Most baseline characteristics were similar between the treatment arms, although there was a significantly higher percentage of females in the warfarin arm.
“[Overall,] the mean age was below 60, [and] the mean BMI [body mass index] was below 30,” Dr Couturaud noted. “About 4% of patients had previous cancer [that had been] resolved for more than 2 years, 8% had previous distal DVT [deep vein thrombosis] or superficial venous thrombosis, a quarter of women were on estrogen-containing pills, and about one-third had an associated proximal DVT at the time of PE diagnosis.”
“Before the randomization, the mean duration of VKA [therapy] was 6 months, and the mean percentage of time within the therapeutic range was 70. At inclusion, about one-third of patients had residual perfusion defect, about 15% had residual DVT, the mean D-dimer level was below 500 μg/L, and about 27% had thrombophilia.”
Results
The study’s primary outcome was the composite of recurrent VTE or major bleeding during the 18-month treatment period. Significantly fewer patients met this endpoint in the warfarin arm than in the placebo arm—6 (3.3%) and 25 (13.5%), respectively (hazard ratio [HR]=0.23, P=0.0004).
Likewise, the number of patients with recurrent VTE at 18 months was significantly lower in the warfarin arm than in the placebo arm—3 (1.7%) and 25 (13.5%), respectively (HR=0.11, P<0.0001).
On the other hand, there was no significant difference in the rate of major bleeding between the treatment arms at 18 months. Four patients (2.2%) had major bleeding in the warfarin arm, as did 1 (0.5%) in the placebo arm (HR=4.07, P=0.18).
At 42 months, there was no significant difference between the treatment arms with regard to the composite outcome, the rate of recurrent VTE, or the rate of major bleeding.
The composite outcome occurred in 33 (20.8%) patients in the warfarin arm and 42 (24%) in the placebo arm (HR=0.74, P=0.19). Recurrent VTE occurred in 28 (17.9%) and 39 patients (22.1%), respectively (HR=0.67, P=0.10). And major bleeding occurred in 6 (3.5%) and 5 patients (3%), respectively (HR=1.12, P=0.71).

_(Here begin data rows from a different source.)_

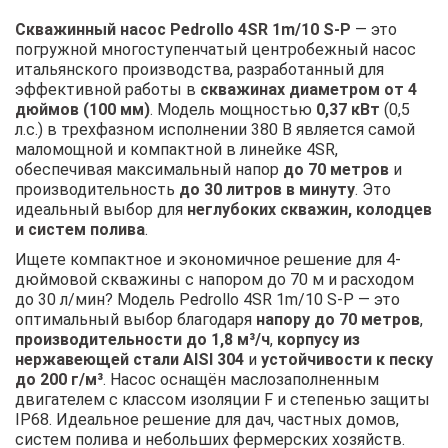
Скважинный насос Pedrollo 4SR 1m/10 S-P
— это
погружной многоступенчатый центробежный насос
итальянского производства, разработанный для
эффективной работы в
скважинах диаметром от 4
дюймов (100 мм)
. Модель мощностью
0,37 кВт
(0,5
л.с.) в трехфазном исполнении 380 В является самой
маломощной и компактной в линейке 4SR,
обеспечивая максимальный напор
до 70 метров
и
производительность
до 30 литров в минуту
. Это
идеальный выбор для
неглубоких скважин, колодцев
и систем полива
.
Ищете компактное и экономичное решение для 4-
дюймовой скважины с напором до 70 м и расходом
до 30 л/мин? Модель Pedrollo 4SR 1m/10 S-P — это
оптимальный выбор благодаря
напору до 70 метров
,
производительности до 1,8 м³/ч
,
корпусу из
нержавеющей стали AISI 304
и
устойчивости к песку
до 200 г/м³
. Насос оснащён маслозаполненным
двигателем с классом изоляции F и степенью защиты
IP68. Идеальное решение для дач, частных домов,
систем полива и небольших фермерских хозяйств.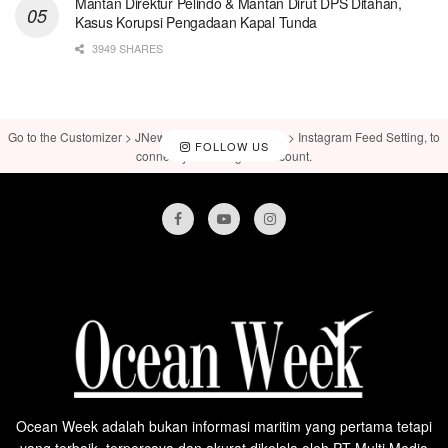
Mantan Direktur Pelindo & Mantan Dirut DPS Ditahan,
Kasus Korupsi Pengadaan Kapal Tunda
3949 SHARES
Go to the Customizer > JNews : Social, Like & View > Instagram Feed Setting, to
FOLLOW US
connect your Instagram account.
Ocean Week adalah bukan informasi maritim yang pertama tetapi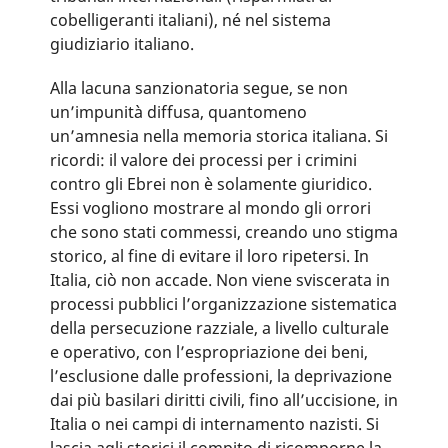
cobelligeranti italiani), né nel sistema
giudiziario italiano.
Alla lacuna sanzionatoria segue, se non
un’impunità diffusa, quantomeno
un’amnesia nella memoria storica italiana. Si
ricordi: il valore dei processi per i crimini
contro gli Ebrei non è solamente giuridico.
Essi vogliono mostrare al mondo gli orrori
che sono stati commessi, creando uno stigma
storico, al fine di evitare il loro ripetersi. In
Italia, ciò non accade. Non viene sviscerata in
processi pubblici l’organizzazione sistematica
della persecuzione razziale, a livello culturale
e operativo, con l’espropriazione dei beni,
l’esclusione dalle professioni, la deprivazione
dai più basilari diritti civili, fino all’uccisione, in
Italia o nei campi di internamento nazisti. Si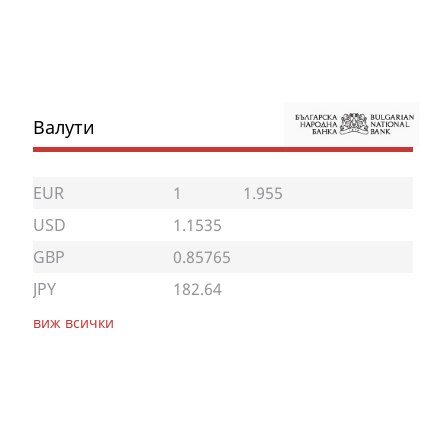
Валути
EUR
1
1.955
USD
1.1535
GBP
0.85765
JPY
182.64
виж всички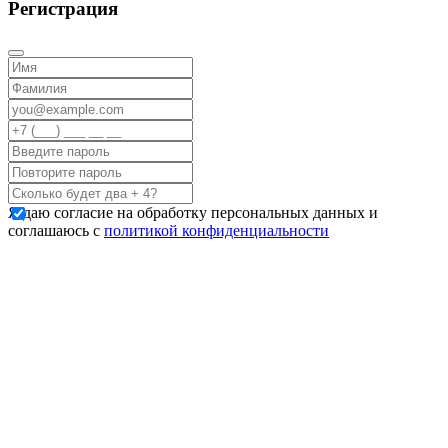
Регистрация
Я даю согласие на обработку персональных данных и
соглашаюсь с
политикой конфиденциальности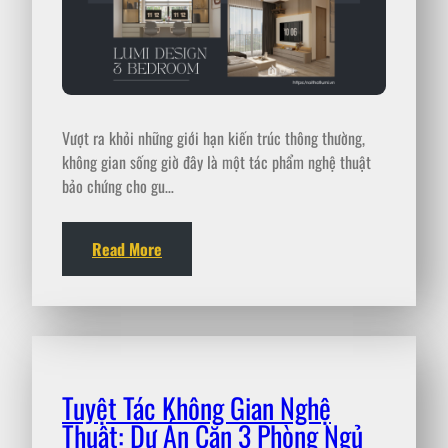
Vượt ra khỏi những giới hạn kiến trúc thông thường,
không gian sống giờ đây là một tác phẩm nghệ thuật
bảo chứng cho gu…
Read More
Tuyệt Tác Không Gian Nghệ
Thuật: Dự Án Căn 3 Phòng Ngủ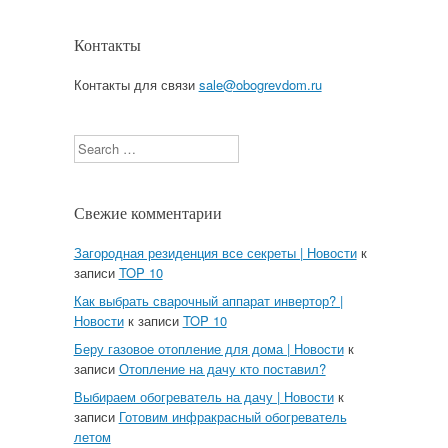
Контакты
Контакты для связи
sale@obogrevdom.ru
Search
Свежие комментарии
Загородная резиденция все секреты | Новости
к
записи
TOP 10
Как выбрать сварочный аппарат инвертор? |
Новости
к записи
TOP 10
Беру газовое отопление для дома | Новости
к
записи
Отопление на дачу кто поставил?
Выбираем обогреватель на дачу | Новости
к
записи
Готовим инфракрасный обогреватель
летом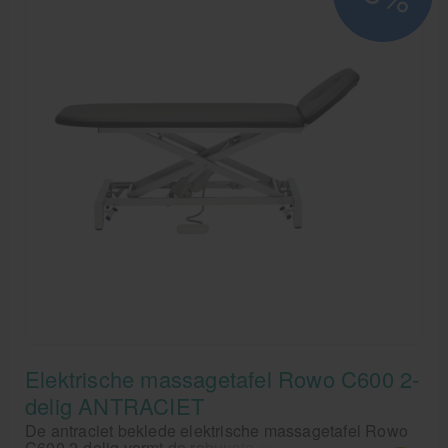
Elektrische massagetafel Rowo C600 2-
delig ANTRACIET
De antraciet beklede elektrische massagetafel Rowo
C600 2-delig vormt de robuuste en professionele basis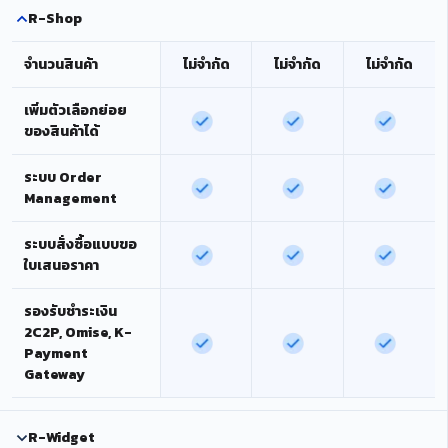
R-Shop
จำนวนสินค้า
ไม่จำกัด
ไม่จำกัด
ไม่จำกัด
เพิ่มตัวเลือกย่อย
ของสินค้าได้
ระบบ Order
Management
ระบบสั่งซื้อแบบขอ
ใบเสนอราคา
รองรับชำระเงิน
2C2P, Omise, K-
Payment
Gateway
R-Widget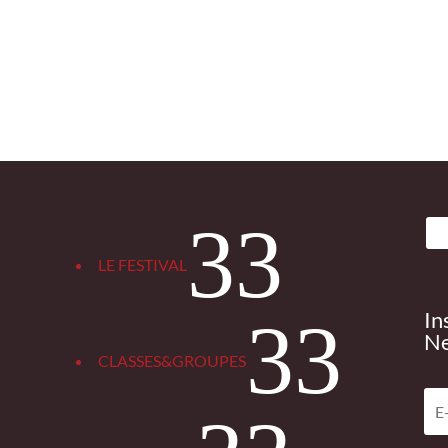
3
LE FESTIVAL
In
3
Ne
CLASSES&GROUPES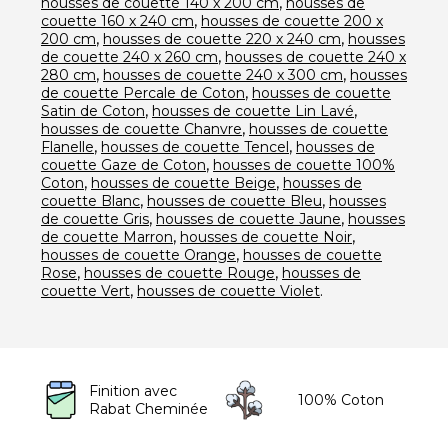
,
housses de couette 140 x 200 cm
housses de
,
couette 160 x 240 cm
housses de couette 200 x
,
,
200 cm
housses de couette 220 x 240 cm
housses
,
de couette 240 x 260 cm
housses de couette 240 x
,
,
280 cm
housses de couette 240 x 300 cm
housses
,
de couette Percale de Coton
housses de couette
,
,
Satin de Coton
housses de couette Lin Lavé
,
housses de couette Chanvre
housses de couette
,
,
Flanelle
housses de couette Tencel
housses de
,
couette Gaze de Coton
housses de couette 100%
,
,
Coton
housses de couette Beige
housses de
,
,
couette Blanc
housses de couette Bleu
housses
,
,
de couette Gris
housses de couette Jaune
housses
,
,
de couette Marron
housses de couette Noir
,
housses de couette Orange
housses de couette
,
,
Rose
housses de couette Rouge
housses de
,
.
couette Vert
housses de couette Violet
Finition avec
100% Coton
Rabat Cheminée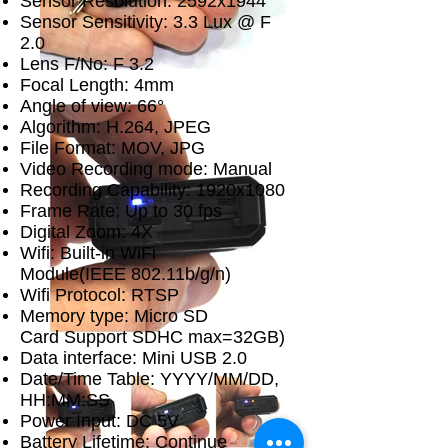
Sensor Resolution: 2592x1944
Sensor Sensitivity: 3.3 Lux @ F
2.0
Lens F/No: F 3.2
Focal Length: 4mm
Angle of view: 66°
Algorithm: H.264, JPEG
File Format: MOV, JPG
Video Recording mode: Manual
Recording Capability: 1920x1080
Frame Rate: Up to 30 fps
Digital Zoom: 4X
Wifi: Built-in WiFi
Module(IEEE 802.11b/g/n)
Wifi Protocol: RTSP
Memory type: Micro SD
Card Support SDHC max=32GB)
Data interface: Mini USB 2.0
Date/Time Table: YYYY/MM/DD,
HH:MM:SS
Power Input: DC 5V
Battery Lifetime: Continue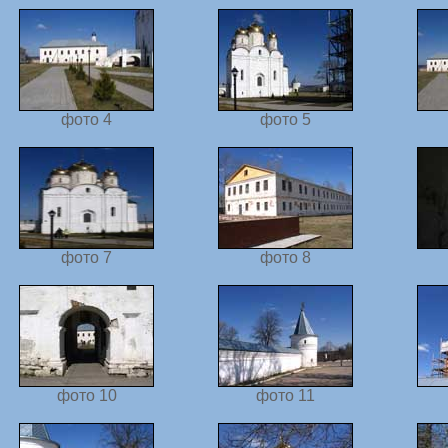
фото 4
фото 5
фото 7
фото 8
фото 10
фото 11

“[E]xtending anticoagulation for 18 additional months was associated with a major relative risk reduction of 77% of recurrent VTE or major bleeding during the treatment period,” Dr Couturaud said in summary. “However, this benefit was lost during a long-term follow-up of 2 years after stopping anticoagulation.”
“In addition, recurrent VTE occurred in 80% of cases as recurrent PE and in 90% of cases as unprovoked VTE. So additional investigations are needed to identify subgroups of patients at lower risk who may not need indefinite anticoagulation.”
This study was sponsored by Brest University Hospital. Investigators received research funding from Actelion Pharmaceuticals, GlaxoSmithKline, Bristol-Myers Squibb, Boehringer Ingelheim, Sanofi, LEO Pharma, and Bayer.
*Information in the abstract differs from that presented at the meeting.